Just when I thought I had escaped the trappings of high school math it comes back to haunt me. I was a poor student in school and slid by in math class where, much to the dismay of my teachers, I would use logic to solve problems rather than apply the procedures they were teaching. In the end I would get the correct answer so I figured I must have been doing something right but my teachers were never pleased.
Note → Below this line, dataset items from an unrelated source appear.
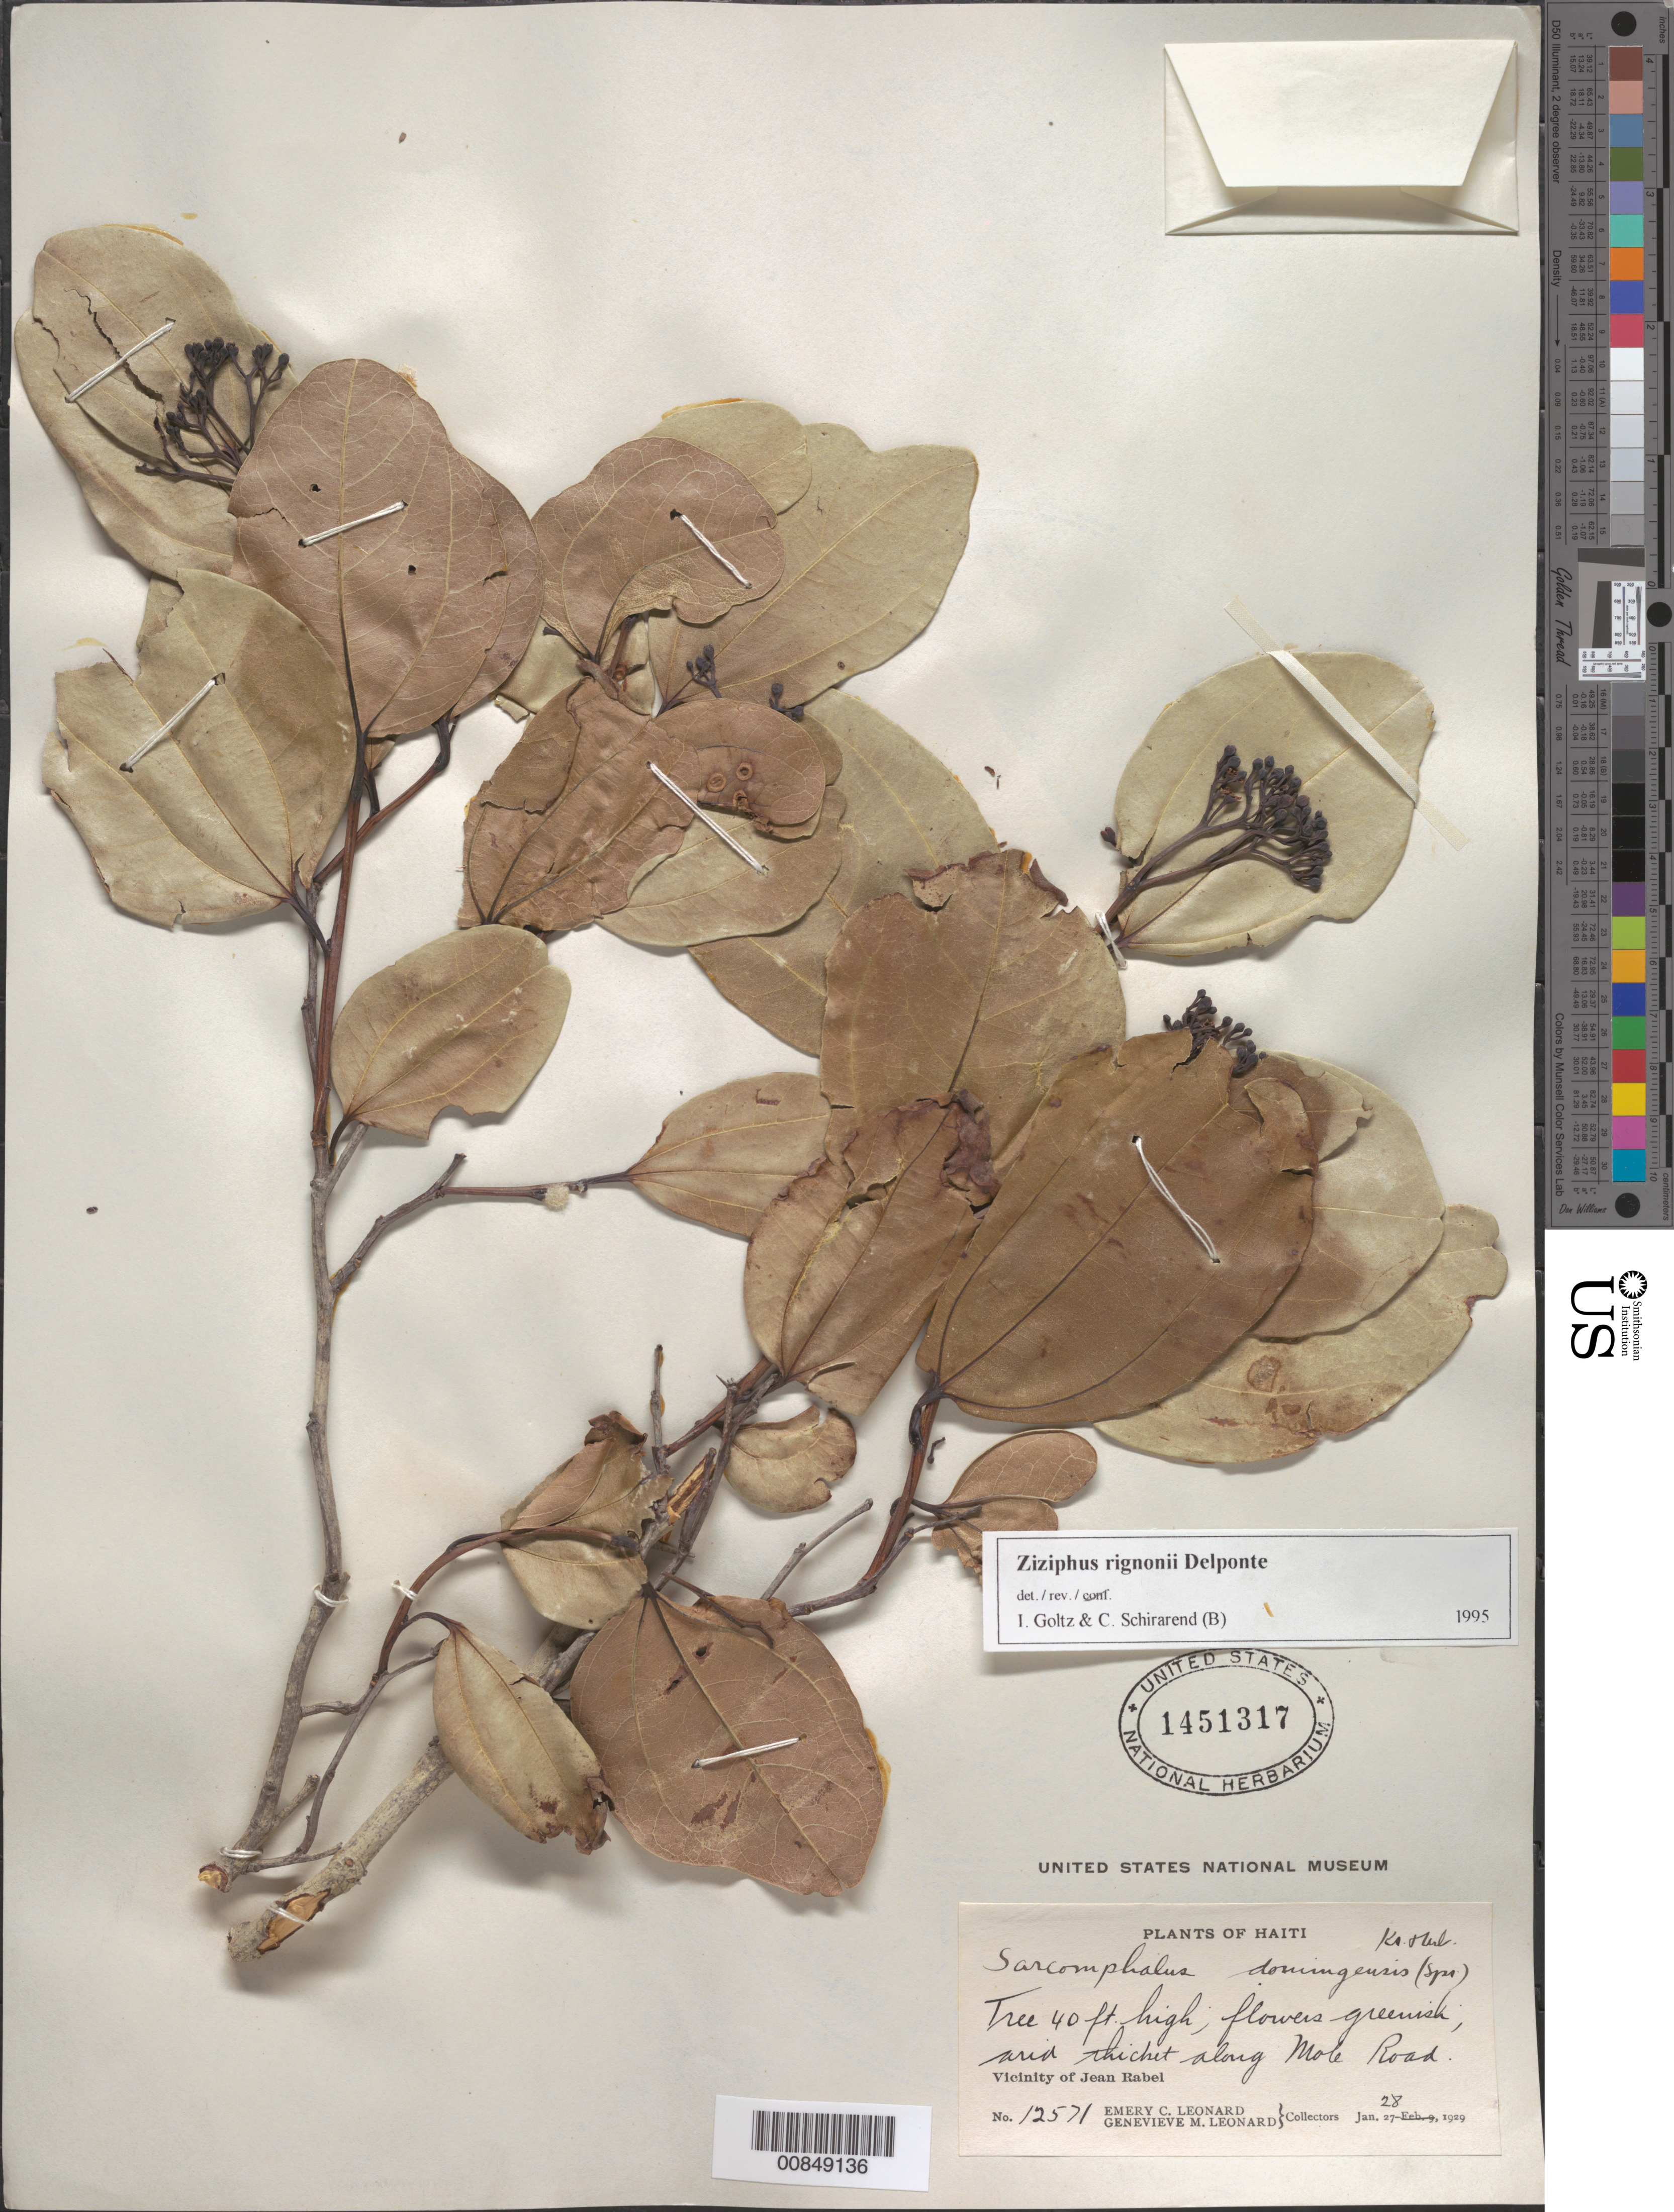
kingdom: Plantae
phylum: Tracheophyta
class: Magnoliopsida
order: Rosales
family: Rhamnaceae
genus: Sarcomphalus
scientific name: Sarcomphalus domingensis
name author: (Spreng.) Krug & Urb.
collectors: E. C. Leonard & G. M. Leonard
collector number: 12571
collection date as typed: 28 Jan 1929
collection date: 1929-01-28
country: Haiti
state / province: Nord-Ouest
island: Hispaniola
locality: Vicinity of Jean Rabel, along Mole Road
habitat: Arid thicket along road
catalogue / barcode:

Getting back to the world of Dino's I wanted to confirm some details of the static ignition timing but lacked a degree wheel with which to take my measurements. In the end a degree wheel is nothing more than a circle with graduated markings on it. In my case all I needed to do was take one measurement, that of 40 degrees before top dead center (BTDC). The circular harmonic damper on the crank was to serve as my degree wheel using some basic high school math and logic. Here is how I did it:

Step 1: Measure the diameter of the damper in mm

Step 2: Use the formula pi(d) with d being diameter to calculate the circumference of the damper

Step 3: Divide 360 (the number of degrees in a circle) by the circumference and I would get a dimension in mm that would equal 1 degree

Step 4: Multiply 40 (the number of degrees I needed to measure) by the result of Step #3 to get my final measurement. In this case it was 46.58mm

Step 5: This measurement was then transferred to a piece of tape where I accurately made 2 thin lines exactly 46.58mm apart.

Step 6: I used a dial indicator to accurately find TDC of the #3 cylinder as per the shop manual and then installed the tape on the outside of the damper using the factory indicator needle for reference.

Step 7: Making sure that I observed my points from exactly the same place to avoid any angular distortion I checked all of my measurements and confirmed my ignition timing.

The photo below should fill in any questions and this technique can really come in handy when a degree wheel is not available. I wonder what my high school teachers would think :)

Monday, March 4, 2013

Black & blue: Restoring hard to find original inlet duct hose

Sculpted on the side of the Dino are two magnificent ducts that channel air to the air filter on one side and the oil cooler on the other. Once the body ends it is the job of some corrugated tubes to direct the air from the duct to its destination. Over the years these tubes get replaced for incorrect items and are often missing as was the case for 01464.

We thought it would be an easy task to source out a replacement but were we ever wrong. The original tube had a distinctive light blue/grey colour to it and finding something with this finish proved to be impossible leaving us on the hunt for an original part. Extensive searching yielded nothing until last week where a visit to a local Dino nut unearthed a pair of tubes that had long been painted black. A tiny flake of paint was removed unearthing the original colour below and we knew we had found our part. A special thanks goes out to Jon for parting with these to help our restoration.

The last stage was restoring the tubes where Paul spent the better part of 6 hours cleaning, polishing, and restoring the tubes. You see on the Dino these tubes are well visible from both the outside and the inside. Add complicated ribbing and you have the recipe for a really tricky clean up. As always Paul delivered and the tubes are ready to be installed hardly showing any of their 40+ year age.